[misc] fix grad ckpt func (#6916)

Former-commit-id: e34c3c06da
2025-12-30 02:30:35 +08:00 · 2025-02-13 00:17:18 +08:00
parent bae934dea3
commit 036fb0d561
3 changed files with 17 additions and 13 deletions
--- a/scripts/stat_utils/cal_mfu.py
+++ b/scripts/stat_utils/cal_mfu.py
@@ -142,14 +142,16 @@ def calculate_mfu(
        args["deepspeed"] = f"examples/deepspeed/ds_z{deepspeed_stage}_config.json"

    run_exp(args)
-    with open(os.path.join("saves", "test_mfu", "all_results.json"), encoding="utf-8") as f:
-        result = json.load(f)
-
    if dist.is_initialized():
+        dist.barrier()
        world_size = dist.get_world_size()
    else:
        world_size = 1

+    if int(os.getenv("LOCAL_RANK", "0")) == 0:
+        with open(os.path.join("saves", "test_mfu", "all_results.json"), encoding="utf-8") as f:
+            result = json.load(f)
+
        total_batch_size = batch_size * world_size
        mfu_value = (
            result["train_steps_per_second"]
--- a/src/llamafactory/hparams/parser.py
+++ b/src/llamafactory/hparams/parser.py
@@ -87,6 +87,7 @@ def _parse_args(


 def _set_transformers_logging() -> None:
+    if os.getenv("LLAMAFACTORY_VERBOSITY", "INFO") in ["DEBUG", "INFO"]:
        transformers.utils.logging.set_verbosity_info()

==========

-- Aim 1 --
Copy the lines of the listing word for word, starting at the line that contains "Document page, 1500x1125 pixels." and ending at the line that contains "text_box Conclusion [78, 0, 1477, 74]", with both of those lines included.
-- Aim 2 --
Write what comes next in the commit diff, picking up right after its last line.

==========

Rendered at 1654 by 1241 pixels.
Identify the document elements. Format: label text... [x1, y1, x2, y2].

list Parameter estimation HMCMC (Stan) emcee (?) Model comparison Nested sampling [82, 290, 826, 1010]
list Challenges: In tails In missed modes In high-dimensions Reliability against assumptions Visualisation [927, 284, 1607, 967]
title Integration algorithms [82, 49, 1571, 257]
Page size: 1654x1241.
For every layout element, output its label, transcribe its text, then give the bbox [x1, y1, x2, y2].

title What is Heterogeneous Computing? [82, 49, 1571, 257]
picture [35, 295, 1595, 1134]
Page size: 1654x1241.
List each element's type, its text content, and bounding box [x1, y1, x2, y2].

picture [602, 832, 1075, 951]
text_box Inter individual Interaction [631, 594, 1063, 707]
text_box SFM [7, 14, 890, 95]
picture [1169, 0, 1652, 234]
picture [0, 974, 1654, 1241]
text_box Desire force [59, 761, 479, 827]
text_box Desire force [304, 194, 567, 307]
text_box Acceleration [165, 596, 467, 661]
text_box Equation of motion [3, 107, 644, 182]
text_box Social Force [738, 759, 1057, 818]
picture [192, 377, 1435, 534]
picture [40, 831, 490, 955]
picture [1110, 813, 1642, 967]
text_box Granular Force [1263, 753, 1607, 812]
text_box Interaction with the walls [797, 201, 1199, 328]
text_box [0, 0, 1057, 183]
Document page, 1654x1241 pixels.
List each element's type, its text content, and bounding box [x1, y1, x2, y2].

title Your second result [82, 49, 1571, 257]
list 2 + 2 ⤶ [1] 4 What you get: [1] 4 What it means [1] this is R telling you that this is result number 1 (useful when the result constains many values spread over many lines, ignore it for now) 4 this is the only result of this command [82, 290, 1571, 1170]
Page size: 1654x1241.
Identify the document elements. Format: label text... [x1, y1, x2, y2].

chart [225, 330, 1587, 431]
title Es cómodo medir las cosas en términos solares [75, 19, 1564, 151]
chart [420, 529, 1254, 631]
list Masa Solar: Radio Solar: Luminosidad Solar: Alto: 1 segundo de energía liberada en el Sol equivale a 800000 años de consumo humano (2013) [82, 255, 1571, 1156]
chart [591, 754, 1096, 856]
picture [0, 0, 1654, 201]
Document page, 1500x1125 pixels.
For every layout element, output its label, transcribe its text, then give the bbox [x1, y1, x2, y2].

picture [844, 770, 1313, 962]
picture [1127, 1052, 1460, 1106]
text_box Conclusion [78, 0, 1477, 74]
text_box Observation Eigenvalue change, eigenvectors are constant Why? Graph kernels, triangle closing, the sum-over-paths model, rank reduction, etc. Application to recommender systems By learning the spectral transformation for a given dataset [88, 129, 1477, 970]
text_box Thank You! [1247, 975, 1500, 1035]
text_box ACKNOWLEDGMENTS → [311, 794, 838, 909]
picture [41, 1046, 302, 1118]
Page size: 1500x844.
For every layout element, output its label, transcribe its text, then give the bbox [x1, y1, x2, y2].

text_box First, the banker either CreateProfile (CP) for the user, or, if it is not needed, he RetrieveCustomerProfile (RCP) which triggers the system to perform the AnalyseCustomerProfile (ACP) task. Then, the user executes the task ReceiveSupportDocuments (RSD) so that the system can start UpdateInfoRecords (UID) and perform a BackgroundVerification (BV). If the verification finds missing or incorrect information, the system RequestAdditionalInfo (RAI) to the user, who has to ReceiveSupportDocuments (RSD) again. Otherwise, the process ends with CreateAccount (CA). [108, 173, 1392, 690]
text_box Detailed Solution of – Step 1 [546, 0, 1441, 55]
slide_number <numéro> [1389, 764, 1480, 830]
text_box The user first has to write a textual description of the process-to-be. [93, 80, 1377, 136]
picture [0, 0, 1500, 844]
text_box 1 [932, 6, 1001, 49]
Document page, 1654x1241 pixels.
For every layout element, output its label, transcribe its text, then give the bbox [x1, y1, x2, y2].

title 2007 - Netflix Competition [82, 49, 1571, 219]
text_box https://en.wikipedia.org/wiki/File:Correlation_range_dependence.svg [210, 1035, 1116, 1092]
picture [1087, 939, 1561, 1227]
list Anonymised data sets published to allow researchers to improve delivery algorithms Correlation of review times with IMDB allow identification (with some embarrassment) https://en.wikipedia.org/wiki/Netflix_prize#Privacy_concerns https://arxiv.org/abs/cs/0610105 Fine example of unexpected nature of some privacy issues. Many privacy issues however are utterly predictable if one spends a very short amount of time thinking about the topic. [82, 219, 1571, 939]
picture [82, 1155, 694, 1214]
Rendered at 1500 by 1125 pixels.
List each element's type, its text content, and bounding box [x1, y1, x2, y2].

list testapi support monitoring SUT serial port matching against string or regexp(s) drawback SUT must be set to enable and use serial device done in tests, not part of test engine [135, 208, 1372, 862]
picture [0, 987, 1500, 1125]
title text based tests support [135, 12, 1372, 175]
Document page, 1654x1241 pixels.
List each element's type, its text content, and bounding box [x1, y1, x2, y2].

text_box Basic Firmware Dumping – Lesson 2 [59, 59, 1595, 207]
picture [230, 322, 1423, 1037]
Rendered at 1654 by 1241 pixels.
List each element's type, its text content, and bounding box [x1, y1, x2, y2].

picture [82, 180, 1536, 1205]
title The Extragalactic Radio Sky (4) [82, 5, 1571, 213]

==========

-- Exercise result 1 --
Document page, 1500x1125 pixels.
For every layout element, output its label, transcribe its text, then give the bbox [x1, y1, x2, y2].

picture [844, 770, 1313, 962]
picture [1127, 1052, 1460, 1106]
text_box Conclusion [78, 0, 1477, 74]

-- Exercise result 2 --
        transformers.utils.logging.enable_default_handler()
        transformers.utils.logging.enable_explicit_format()
--- a/src/llamafactory/model/model_utils/checkpointing.py
+++ b/src/llamafactory/model/model_utils/checkpointing.py
@@ -89,6 +89,7 @@ def get_custom_gradient_checkpointing_func(gradient_checkpointing_func: Callable
            for arg in args:
                if torch.is_tensor(arg) and torch.is_floating_point(arg):
                    arg.requires_grad_(True)
+                    break  # assume the first tensor is always the hidden states

        return gradient_checkpointing_func(func, *args, **kwargs)